------ TEXT UNDER STUDY ------

A rule is an expression that contains certain keywords, like IF, THEN, AND, OR, and NOT. An example of a rule looks like this:
IF( AND( 'parent (?x) (?y)',
'parent (?x) (?z)' ),
THEN( 'sibling (?y) (?z)' ))
This could be taken to mean:
- If x is the parent of y, and x is the parent of z, then y is the sibling of z.
Given data that look like 'parent marge bart' and 'parent marge lisa', then, it will produce further data like 'sibling bart lisa'. (In this particular case, it will also produce 'sibling bart bart', which is something that will need to be dealt with.)
Of course, the rule system doesn't know what these arbitrary words "parent" and "sibling" mean! It doesn't even care that they're at the beginning of the expression. The rule could also be written like this:
IF (AND( '(?x) is a parent of (?y)',
'(?x) is a parent of (?z)' ),
THEN( '(?y) is a sibling of (?z)' ))

------ INFORMATION SHOWN ------

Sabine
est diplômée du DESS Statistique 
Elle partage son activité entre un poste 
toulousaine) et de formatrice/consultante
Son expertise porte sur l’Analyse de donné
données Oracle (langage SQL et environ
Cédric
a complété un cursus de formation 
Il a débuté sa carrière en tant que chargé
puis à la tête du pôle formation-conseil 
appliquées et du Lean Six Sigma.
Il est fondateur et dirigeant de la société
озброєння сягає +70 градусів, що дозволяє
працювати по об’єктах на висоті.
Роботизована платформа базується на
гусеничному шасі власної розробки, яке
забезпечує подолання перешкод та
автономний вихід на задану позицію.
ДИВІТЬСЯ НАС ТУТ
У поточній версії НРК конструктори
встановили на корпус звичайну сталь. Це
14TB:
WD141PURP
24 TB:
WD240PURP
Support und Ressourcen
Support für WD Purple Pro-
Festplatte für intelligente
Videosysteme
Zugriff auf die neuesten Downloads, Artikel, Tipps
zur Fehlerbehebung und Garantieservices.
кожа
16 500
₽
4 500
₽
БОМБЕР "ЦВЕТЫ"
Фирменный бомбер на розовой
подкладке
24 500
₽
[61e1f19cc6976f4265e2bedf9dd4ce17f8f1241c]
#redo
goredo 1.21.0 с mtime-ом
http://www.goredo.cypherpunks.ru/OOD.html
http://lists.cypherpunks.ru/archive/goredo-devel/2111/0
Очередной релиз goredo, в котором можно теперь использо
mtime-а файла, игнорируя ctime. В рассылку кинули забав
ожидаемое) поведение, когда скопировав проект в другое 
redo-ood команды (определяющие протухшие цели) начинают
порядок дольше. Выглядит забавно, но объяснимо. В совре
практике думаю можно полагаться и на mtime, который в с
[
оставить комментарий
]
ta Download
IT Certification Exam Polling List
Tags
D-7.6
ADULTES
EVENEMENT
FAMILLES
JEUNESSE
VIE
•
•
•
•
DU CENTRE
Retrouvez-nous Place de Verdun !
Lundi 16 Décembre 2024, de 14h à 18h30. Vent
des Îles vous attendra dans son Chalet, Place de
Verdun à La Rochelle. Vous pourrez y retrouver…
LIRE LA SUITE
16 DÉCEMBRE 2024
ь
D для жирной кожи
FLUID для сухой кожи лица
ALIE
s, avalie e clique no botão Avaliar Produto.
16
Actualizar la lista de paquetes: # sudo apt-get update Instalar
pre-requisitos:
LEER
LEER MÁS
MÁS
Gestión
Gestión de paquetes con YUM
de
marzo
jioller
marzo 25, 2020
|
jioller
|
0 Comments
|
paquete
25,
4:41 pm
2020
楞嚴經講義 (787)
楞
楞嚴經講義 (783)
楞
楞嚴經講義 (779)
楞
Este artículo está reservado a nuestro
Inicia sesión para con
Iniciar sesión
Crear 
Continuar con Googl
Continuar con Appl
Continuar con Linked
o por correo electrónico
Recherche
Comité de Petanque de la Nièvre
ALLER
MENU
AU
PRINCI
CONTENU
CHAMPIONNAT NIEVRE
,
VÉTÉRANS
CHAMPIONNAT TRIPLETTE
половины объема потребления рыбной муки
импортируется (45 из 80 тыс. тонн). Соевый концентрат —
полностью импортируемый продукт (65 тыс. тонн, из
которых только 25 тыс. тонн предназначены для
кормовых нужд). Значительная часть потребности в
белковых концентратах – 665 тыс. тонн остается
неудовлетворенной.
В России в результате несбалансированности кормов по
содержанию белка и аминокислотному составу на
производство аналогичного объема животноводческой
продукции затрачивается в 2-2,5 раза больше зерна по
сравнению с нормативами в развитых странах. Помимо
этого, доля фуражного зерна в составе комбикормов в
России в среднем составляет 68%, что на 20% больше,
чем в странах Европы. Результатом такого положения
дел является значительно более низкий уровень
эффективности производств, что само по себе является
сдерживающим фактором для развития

------

> _ASSIGNED TASK 1_:
Copy the text on IF-THEN rules between "Given data that" and "sibling of (?z)' ))", inclusive.
> _ASSIGNED TASK 2_:
Continue the text on IF-THEN rules from its last line onward.
You won't need the records.

> _WRITTEN ANSWER 1_:
Given data that look like 'parent marge bart' and 'parent marge lisa', then, it will produce further data like 'sibling bart lisa'. (In this particular case, it will also produce 'sibling bart bart', which is something that will need to be dealt with.)
Of course, the rule system doesn't know what these arbitrary words "parent" and "sibling" mean! It doesn't even care that they're at the beginning of the expression. The rule could also be written like this:
IF (AND( '(?x) is a parent of (?y)',
'(?x) is a parent of (?z)' ),
THEN( '(?y) is a sibling of (?z)' ))

> _WRITTEN ANSWER 2_:
Then it will expect its data to look like 'marge is a parent of lisa'. This gets wordy and involves some unnecessary matching of symbols like 'is' and 'a', and it doesn't help anything for this problem, but we'll write some later rule systems in this English-like way for clarity.
Just remember that the English is for you to understand, not the computer. The computer's only concern is to pattern match the data with the rules.
Rule expressions
Here's a more complete description of how the system works.
The rules are given in a specified order, and the system will check each rule in turn: for each rule, it will iterate through all of the data (also known as assertions) searching for matches to that rule's antecedent, before moving on to the next rule.
A rule is an expression that can have an IF antecedent and a THEN consequent. Both of these parts are required. Optionally, a rule can also have a DELETE clause, which specifies some data to delete.
The IF antecedent can contain AND, OR, and NOT expressions. AND requires that multiple statements are matched in the dataset; OR requires that at least one of multiple statements are matched in the dataset; and NOT requires that a statement is not matched in the dataset. AND, OR, and NOT expressions can be nested within each other. When nested like this, these expressions form an AND/OR tree (or really an AND/OR/NOT tree). At the bottom of this tree are strings, possibly with variables in them.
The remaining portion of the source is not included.